▸ Saved data entries
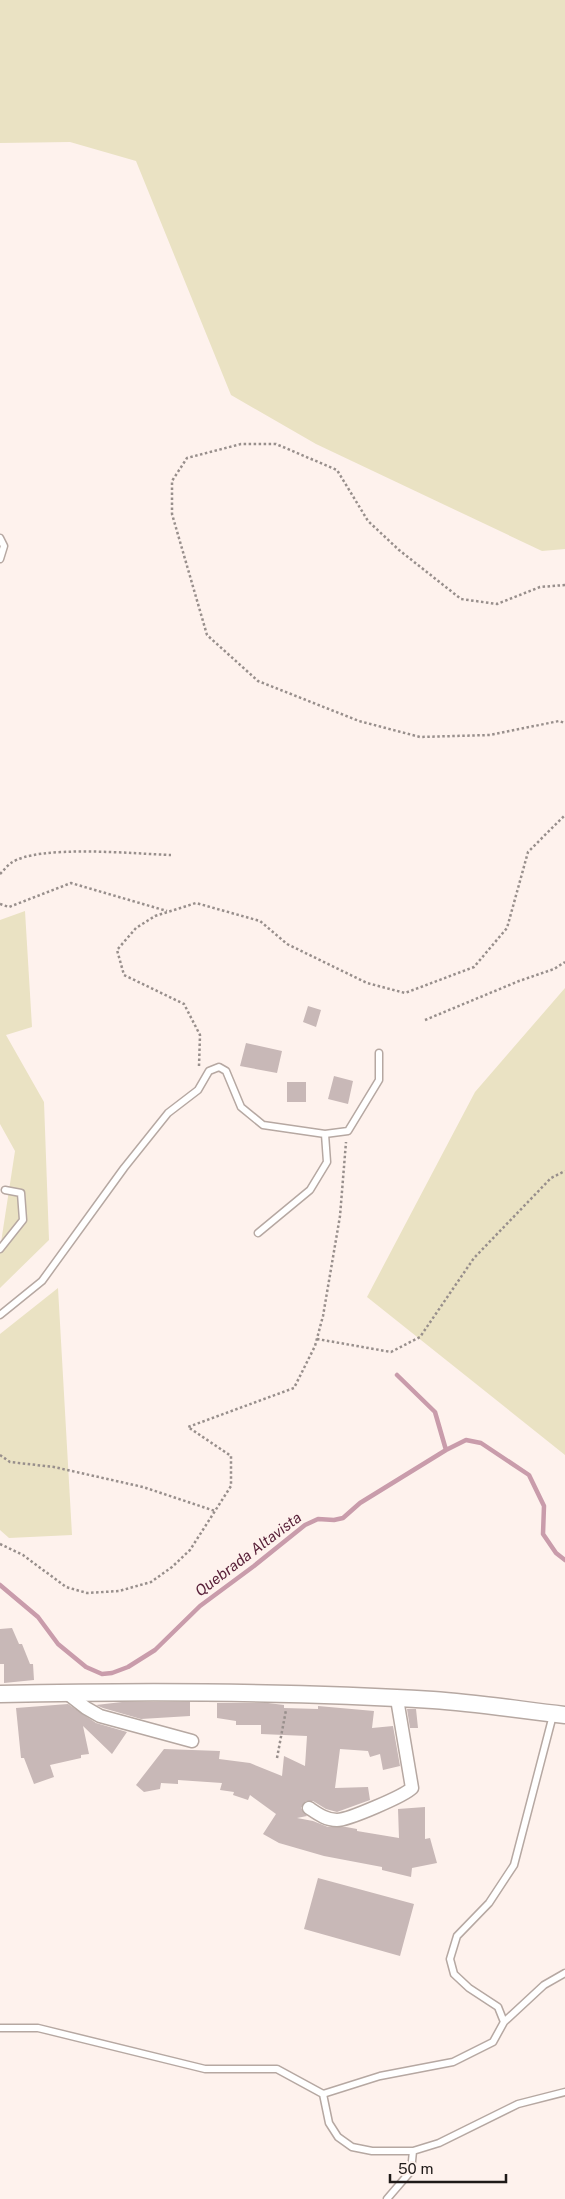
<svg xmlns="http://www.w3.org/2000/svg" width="565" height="2199" viewBox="0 0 565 2199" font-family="'Public Sans',sans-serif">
<rect width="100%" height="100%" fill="#fef2ed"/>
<path fill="#eae2c3" d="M0,0h565v549l-23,2 -226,-107 -85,-49 -95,-234 -66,-19 -70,1z
M25,911l7,116 -26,8 38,67 5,138 -49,48v-39l15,-98 -15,-27v-204z
M565,988v467l-198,-158 108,-205z
M58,1288l14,247 -63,3 -9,-8v-196z"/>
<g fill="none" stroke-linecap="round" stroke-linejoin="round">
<path stroke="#c99cab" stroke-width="4.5" d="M397,1375l38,37 11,38
M0,1585l38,32 20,27 28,23 16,7 10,-1 16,-6 27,-17 45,-44 54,-40 51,-41 13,-6 16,1 9,-2 17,-15 86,-53 20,-10 15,3 48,32 15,31 -1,28 13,19 9,7"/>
</g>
<path fill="#c8b8b7" d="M308,1006l13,4 -5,17 -13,-5z
M246,1043l36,8 -5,22 -37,-7z
M334,1076l19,5 -5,23 -20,-5z
M287,1082h19v20h-19z
M12,1628l7,16h3l8,20h3l1,16 -30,3v-19h-4v-35z
M122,1702h68v14l-49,3 -38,-11 -7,-3z
M217,1703h51l16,2v3l34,1v-3l56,5 -2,17 21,-2 7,40 -17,4 -3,-16 -10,3 -2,-6 -28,-2 -5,39 33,-1 2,13 -33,12 -11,-3 -13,-8h-7l-5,7 6,8 -10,2 16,3 15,6h18l11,2v2l42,7 -1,-29 27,-2v32l5,-1 7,25 -25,5 -1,9 -29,-7v-3l-58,-11 -45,-13 -16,-9 13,-20 -26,-19 -2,5 -15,-5 1,-3 -14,-2 2,-7 -44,-3v4l-17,-1 -1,6 -16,3 -8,-7 28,-36 56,2 -1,8 31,4 32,13 2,-20 21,10 2,-30 -46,-2v-9h-25v-4l-19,-3z
M68,1704l28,19 31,9 -15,22 -29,-28 6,28 -8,1v3l-31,7 4,12 -20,7 -10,-26h-3l-5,-50z
M407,1709h9l2,19h-8z
M318,1878l96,26 -14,52 -96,-27z"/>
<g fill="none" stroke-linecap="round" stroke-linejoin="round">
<defs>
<path id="service" d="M0,538l4,8 -4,13
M258,1233l52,-43 17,-28 -2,-28
M0,1249l23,-29 -2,-27 -16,-3
M0,1315l42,-34 82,-113 44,-55 30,-23 11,-19 10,-4 7,4 15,36 22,18 62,9 23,-3 31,-51v-27
M504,2022l40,-37 21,-12
M0,2028h38l167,41h72l46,25 57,-18 73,-14 40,-20 11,-20 -6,-15 -29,-19 -15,-14 -4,-15 7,-23 32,-33 25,-38 39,-150
M323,2094l6,29 9,14 14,10 20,4h41l26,-8 79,-39 47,-12
M387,2199l24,-28 2,-20"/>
<path id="minor" d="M68,1694l18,14 14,8 92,25
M309,1808c9,6 17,12 28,12 11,0 67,-24 75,-32l-15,-89"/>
<path id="tertiary" d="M0,1694c144,-3 289,-3 433,6 44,3 88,10 132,15"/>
</defs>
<use href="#service" stroke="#b6a8a2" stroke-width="9"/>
<use href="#minor" stroke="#b6a8a2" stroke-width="15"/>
<use href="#tertiary" stroke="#b6a8a2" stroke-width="19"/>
<path stroke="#988f8c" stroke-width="2.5" stroke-dasharray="2.5 2.5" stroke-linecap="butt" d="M565,585l-25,2 -43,17 -36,-5 -62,-49 -31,-29 -31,-51 -61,-26h-35l-54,14 -15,23v33l35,121 51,46 101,40 61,16 70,-2 69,-14 6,2
M0,874c4,-4 7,-8 11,-11 27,-19 125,-9 160,-8
M0,904l9,3 62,-24 96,28
M425,1020l94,-39 35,-12 11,-7
M199,1066l1,-31 -16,-31 -60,-29 -7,-25 19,-22 19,-12 41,-13 64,18 27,23 80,39 38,10 69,-26 33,-39 21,-76 37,-37
M317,1339l74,13 29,-15 54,-79 77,-80 14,-7
M0,1455l10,7 44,5 89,20 72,24
M0,1544l23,11 43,32 21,6 32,-2 32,-9 21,-15 18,-17 41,-64v-30l-43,-29 106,-39 21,-42 8,-30 17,-100 6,-74
M277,1758l9,-48"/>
<use href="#service" stroke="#fff" stroke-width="6"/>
<use href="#minor" stroke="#fff" stroke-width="12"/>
<use href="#tertiary" stroke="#fff" stroke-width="16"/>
</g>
<g text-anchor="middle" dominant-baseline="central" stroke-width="4.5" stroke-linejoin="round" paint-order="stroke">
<g font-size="15" font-style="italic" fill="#592139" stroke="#fef2ed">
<text transform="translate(248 1554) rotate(-37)">Quebrada Altavista</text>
</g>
</g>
<path d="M390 2174v8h116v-8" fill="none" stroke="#1f1a18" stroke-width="2.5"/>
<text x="398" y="2174" font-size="15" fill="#1f1a18" stroke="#fef2ed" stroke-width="4" paint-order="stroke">50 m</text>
</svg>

▸ What to do
Without carrying over any pictures, retype the records above exactly.

▸ Solution to this problem
<svg xmlns="http://www.w3.org/2000/svg" width="565" height="2199" viewBox="0 0 565 2199" font-family="'Public Sans',sans-serif">
<rect width="100%" height="100%" fill="#fef2ed"/>
<path fill="#eae2c3" d="M0,0h565v549l-23,2 -226,-107 -85,-49 -95,-234 -66,-19 -70,1z
M25,911l7,116 -26,8 38,67 5,138 -49,48v-39l15,-98 -15,-27v-204z
M565,988v467l-198,-158 108,-205z
M58,1288l14,247 -63,3 -9,-8v-196z"/>
<g fill="none" stroke-linecap="round" stroke-linejoin="round">
<path stroke="#c99cab" stroke-width="4.5" d="M397,1375l38,37 11,38
M0,1585l38,32 20,27 28,23 16,7 10,-1 16,-6 27,-17 45,-44 54,-40 51,-41 13,-6 16,1 9,-2 17,-15 86,-53 20,-10 15,3 48,32 15,31 -1,28 13,19 9,7"/>
</g>
<path fill="#c8b8b7" d="M308,1006l13,4 -5,17 -13,-5z
M246,1043l36,8 -5,22 -37,-7z
M334,1076l19,5 -5,23 -20,-5z
M287,1082h19v20h-19z
M12,1628l7,16h3l8,20h3l1,16 -30,3v-19h-4v-35z
M122,1702h68v14l-49,3 -38,-11 -7,-3z
M217,1703h51l16,2v3l34,1v-3l56,5 -2,17 21,-2 7,40 -17,4 -3,-16 -10,3 -2,-6 -28,-2 -5,39 33,-1 2,13 -33,12 -11,-3 -13,-8h-7l-5,7 6,8 -10,2 16,3 15,6h18l11,2v2l42,7 -1,-29 27,-2v32l5,-1 7,25 -25,5 -1,9 -29,-7v-3l-58,-11 -45,-13 -16,-9 13,-20 -26,-19 -2,5 -15,-5 1,-3 -14,-2 2,-7 -44,-3v4l-17,-1 -1,6 -16,3 -8,-7 28,-36 56,2 -1,8 31,4 32,13 2,-20 21,10 2,-30 -46,-2v-9h-25v-4l-19,-3z
M68,1704l28,19 31,9 -15,22 -29,-28 6,28 -8,1v3l-31,7 4,12 -20,7 -10,-26h-3l-5,-50z
M407,1709h9l2,19h-8z
M318,1878l96,26 -14,52 -96,-27z"/>
<g fill="none" stroke-linecap="round" stroke-linejoin="round">
<defs>
<path id="service" d="M0,538l4,8 -4,13
M258,1233l52,-43 17,-28 -2,-28
M0,1249l23,-29 -2,-27 -16,-3
M0,1315l42,-34 82,-113 44,-55 30,-23 11,-19 10,-4 7,4 15,36 22,18 62,9 23,-3 31,-51v-27
M504,2022l40,-37 21,-12
M0,2028h38l167,41h72l46,25 57,-18 73,-14 40,-20 11,-20 -6,-15 -29,-19 -15,-14 -4,-15 7,-23 32,-33 25,-38 39,-150
M323,2094l6,29 9,14 14,10 20,4h41l26,-8 79,-39 47,-12
M387,2199l24,-28 2,-20"/>
<path id="minor" d="M68,1694l18,14 14,8 92,25
M309,1808c9,6 17,12 28,12 11,0 67,-24 75,-32l-15,-89"/>
<path id="tertiary" d="M0,1694c144,-3 289,-3 433,6 44,3 88,10 132,15"/>
</defs>
<use href="#service" stroke="#b6a8a2" stroke-width="9"/>
<use href="#minor" stroke="#b6a8a2" stroke-width="15"/>
<use href="#tertiary" stroke="#b6a8a2" stroke-width="19"/>
<path stroke="#988f8c" stroke-width="2.5" stroke-dasharray="2.5 2.5" stroke-linecap="butt" d="M565,585l-25,2 -43,17 -36,-5 -62,-49 -31,-29 -31,-51 -61,-26h-35l-54,14 -15,23v33l35,121 51,46 101,40 61,16 70,-2 69,-14 6,2
M0,874c4,-4 7,-8 11,-11 27,-19 125,-9 160,-8
M0,904l9,3 62,-24 96,28
M425,1020l94,-39 35,-12 11,-7
M199,1066l1,-31 -16,-31 -60,-29 -7,-25 19,-22 19,-12 41,-13 64,18 27,23 80,39 38,10 69,-26 33,-39 21,-76 37,-37
M317,1339l74,13 29,-15 54,-79 77,-80 14,-7
M0,1455l10,7 44,5 89,20 72,24
M0,1544l23,11 43,32 21,6 32,-2 32,-9 21,-15 18,-17 41,-64v-30l-43,-29 106,-39 21,-42 8,-30 17,-100 6,-74
M277,1758l9,-48"/>
<use href="#service" stroke="#fff" stroke-width="6"/>
<use href="#minor" stroke="#fff" stroke-width="12"/>
<use href="#tertiary" stroke="#fff" stroke-width="16"/>
</g>
<g text-anchor="middle" dominant-baseline="central" stroke-width="4.5" stroke-linejoin="round" paint-order="stroke">
<g font-size="15" font-style="italic" fill="#592139" stroke="#fef2ed">
<text transform="translate(248 1554) rotate(-37)">Quebrada Altavista</text>
</g>
</g>
<path d="M390 2174v8h116v-8" fill="none" stroke="#1f1a18" stroke-width="2.5"/>
<text x="398" y="2174" font-size="15" fill="#1f1a18" stroke="#fef2ed" stroke-width="4" paint-order="stroke">50 m</text>
</svg>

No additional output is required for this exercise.